### QUESTIONS SUR LE DOCUMENT
1 > Citez fidèlement le passage de la critique de Filles des Oiseaux qui va de « [BD] Florence Cestac » à « Paris, Dargaud, 2016. ».
2 > Prolongez la critique de Filles des Oiseaux en reprenant juste après sa dernière phrase.

[BD] Florence Cestac (dessin et scénario), « Filles des Oiseaux, t. 1 : N’oubliez jamais que le Seigneur vous regarde ! »

Référence : Florence Cestac (dessin et scénario), Filles des Oiseaux, tome 1 : N’oubliez jamais que le Seigneur vous regarde ! Paris, Dargaud, 2016.

Quatrième de couverture de l’éditeur

« Il y a une cinquantaine d’années, les familles aisées envoyaient leurs jeunes filles un peu rebelles chez les sœurs pour les remettre dans le droit chemin. Marie-Colombe en fait partie et pour Thérèse, qui n’habitait pas loin, c’était pratique. Âgées de 13 ans, ces deux filles qui n’avaient rien pour se rencontrer au départ vont se lier d’une amitié à toute épreuve et faire les 400 coups dans cette vénérable institution catholique d’Honfleur. »

Mon avis

J’avais chroniqué il y a quelques mois la bande dessinée autobiographique de Florence Cestac, Un papa, une maman, une famille formidable, où elle évoque son enfance et son adolescence au sein d’une famille aisée typique de la France des « Trente Glorieuses ». Filles des Oiseaux, de son côté, n’est pas une BD autobiographique au sens strict, mais davantage une autobiographie romancée en BD. Cestac a bel et bien été scolarisée dans un pensionnat catholique d’Honfleur dans les années 1950-1960, mais elle ne se met pas en scène directement : son nom et ceux de ses amies et professeures de l’époque sont changés, et elle se laisse un peu de latitude au niveau des événements. Si l’album commence à l’arrivée au pensionnat de Thérèse, adolescente issue d’une famille rurale pauvre et peu éduquée, c’est davantage dans le personnage de Marie-Colombe, la jeune fille issue d’une riche famille urbaine, qui rappelle le milieu social natal de Florence Cestac. L’ensemble paraît rester proche de l’expérience vécue de l’autrice, et l’album inclut d’ailleurs quelques photos d’époque, accompagnées d’abondants remerciements à ses anciennes copines de pensionnat.

N’oubliez jamais que le Seigneur vous regarde ! a beau être le premier album d’un diptyque, je ne m’étais même pas rendu compte qu’il disposait d’une suite avant d’entreprendre l’écriture de ce billet : c’est dire si l’album peut être lu de manière indépendante. Il forme une intrigue close, centrée sur l’amitié qui se noue entre Thérèse et Marie-Colombe, les deux pensionnaires issues de milieux sociaux complètement différents. Je n’ai pas encore lu le deuxième album, paru deux ans après le premier, mais je vais me faire un plaisir de mettre la main dessus. D’après son titre (à rallonge : Hippie, féministe, yéyé, chanteuse, libre et de gauche, top-model, engagée, amie des arts, executive woman, maman, business woman, start-upeuse, cyber communicante… what else ?), il prend la suite chronologique du premier et s’inspire sans doute des années de jeune adulte de Cestac à l’époque de mai 1968.

Entrées de données stockées
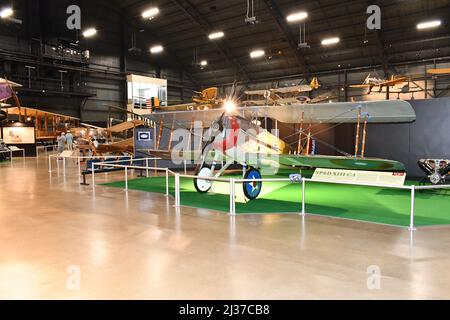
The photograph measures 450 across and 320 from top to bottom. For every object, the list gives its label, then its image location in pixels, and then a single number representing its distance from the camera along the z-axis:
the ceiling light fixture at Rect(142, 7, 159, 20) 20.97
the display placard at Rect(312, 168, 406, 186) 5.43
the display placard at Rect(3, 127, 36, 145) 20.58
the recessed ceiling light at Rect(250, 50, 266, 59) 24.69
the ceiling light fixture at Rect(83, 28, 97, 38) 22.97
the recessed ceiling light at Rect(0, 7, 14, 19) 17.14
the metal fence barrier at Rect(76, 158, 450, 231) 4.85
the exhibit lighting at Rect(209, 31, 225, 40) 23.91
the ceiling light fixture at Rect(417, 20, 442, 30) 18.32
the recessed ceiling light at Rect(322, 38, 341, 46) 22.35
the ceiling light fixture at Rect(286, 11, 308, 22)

---

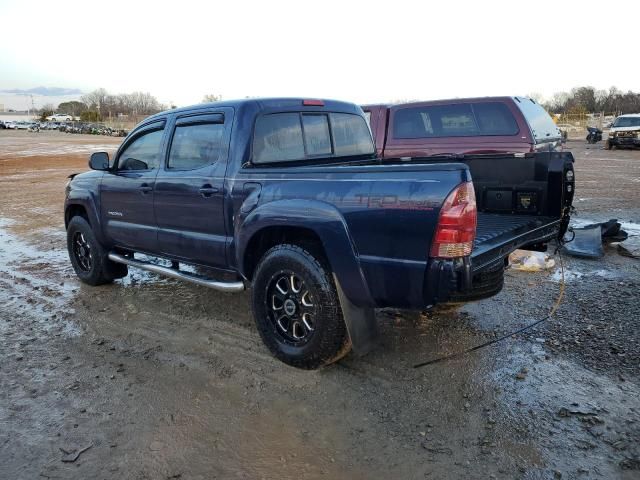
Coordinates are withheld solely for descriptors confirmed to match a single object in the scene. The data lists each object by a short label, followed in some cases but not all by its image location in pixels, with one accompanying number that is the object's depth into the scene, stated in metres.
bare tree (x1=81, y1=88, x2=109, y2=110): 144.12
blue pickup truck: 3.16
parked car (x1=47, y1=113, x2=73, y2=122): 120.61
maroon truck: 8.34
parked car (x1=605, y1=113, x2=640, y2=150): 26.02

--

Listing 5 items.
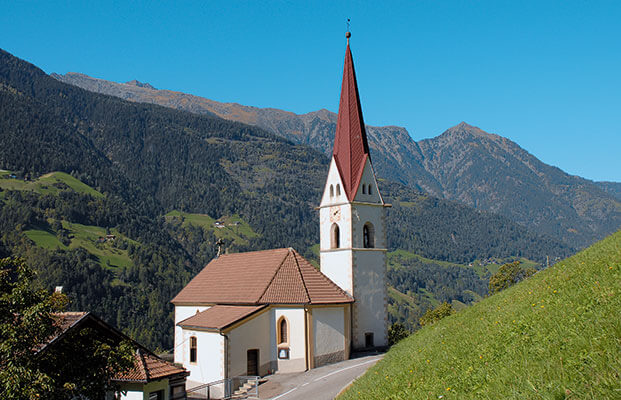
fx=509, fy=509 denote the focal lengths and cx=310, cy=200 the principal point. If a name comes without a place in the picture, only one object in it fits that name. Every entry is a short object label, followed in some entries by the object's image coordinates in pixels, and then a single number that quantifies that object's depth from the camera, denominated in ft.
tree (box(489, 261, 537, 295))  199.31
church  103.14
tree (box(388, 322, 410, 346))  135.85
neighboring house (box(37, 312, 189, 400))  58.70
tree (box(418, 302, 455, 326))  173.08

### RÉPONSES DE L'EXERCICE
1 >
[BD] Florence Cestac (dessin et scénario), « Filles des Oiseaux, t. 1 : N’oubliez jamais que le Seigneur vous regarde ! »

Référence : Florence Cestac (dessin et scénario), Filles des Oiseaux, tome 1 : N’oubliez jamais que le Seigneur vous regarde ! Paris, Dargaud, 2016.

2 >
L’album aborde plusieurs thèmes classiques, mais remarquablement bien traités et entrecroisés. Le premier qui saute aux yeux est l’accession à l’âge adulte : à son arrivée au pensionnat, Thérèse meurt de solitude et d’angoisse dans le grand dortoir où elle découvre qu’elle a ses premières règles. Sous l’influence de Marie-Colombe, Thérèse forme peu à peu son esprit critique face aux excès tant des bonnes soeurs que de sa propre famille puis de celle de Marie-Colombe, jusqu’à s’émanciper et trouver sa propre voie. Dans l’intervalle, il y a l’adolescence, ses pulsions, ses élans, son besoin de s’épanouir dans son corps, sa soif de justice et de sociabilité, tout cela bien mal compris par l’institution et par les familles.

Un deuxième thème central est, logiquement, la rencontre entre les milieux sociaux. L’intrigue rappelle par endroits le film La Vie est un long fleuve tranquille d’Étienne Chatiliez (1988) avec son portrait mordant des travers des riches et des pauvres (les Le Quesnoy d’un côté, les Groseille de l’autre). Comme dans le film, de nombreuses situations évoquent le choc de la découverte mutuelle de ces milieux l’un par l’autre : Thérèse se perd dans l’immense appartement familial de Marie-Colombe et se fait remarquer par sa façon de manger bruyante, Marie-Colombe se laisse séduire par le frère de Thérèse et tombe enceinte. Mais le portrait des deux milieux brossés par Cestac s’avère infiniment plus nuancé que les archétypes très tranchés du film et, finalement, plus abouti, en dosant avec habileté l’humour et l’émotion, la caricature et le réalisme historique et sociologique. On y voit ainsi la honte de classe qu’éprouve souvent Thérèse face au regard de Marie-Colombe, et les réactions inattendues de cette dernière, qui trouve un soulagement bienvenu dans la fréquentation d’un milieu moins rigide et collet monté que le sien.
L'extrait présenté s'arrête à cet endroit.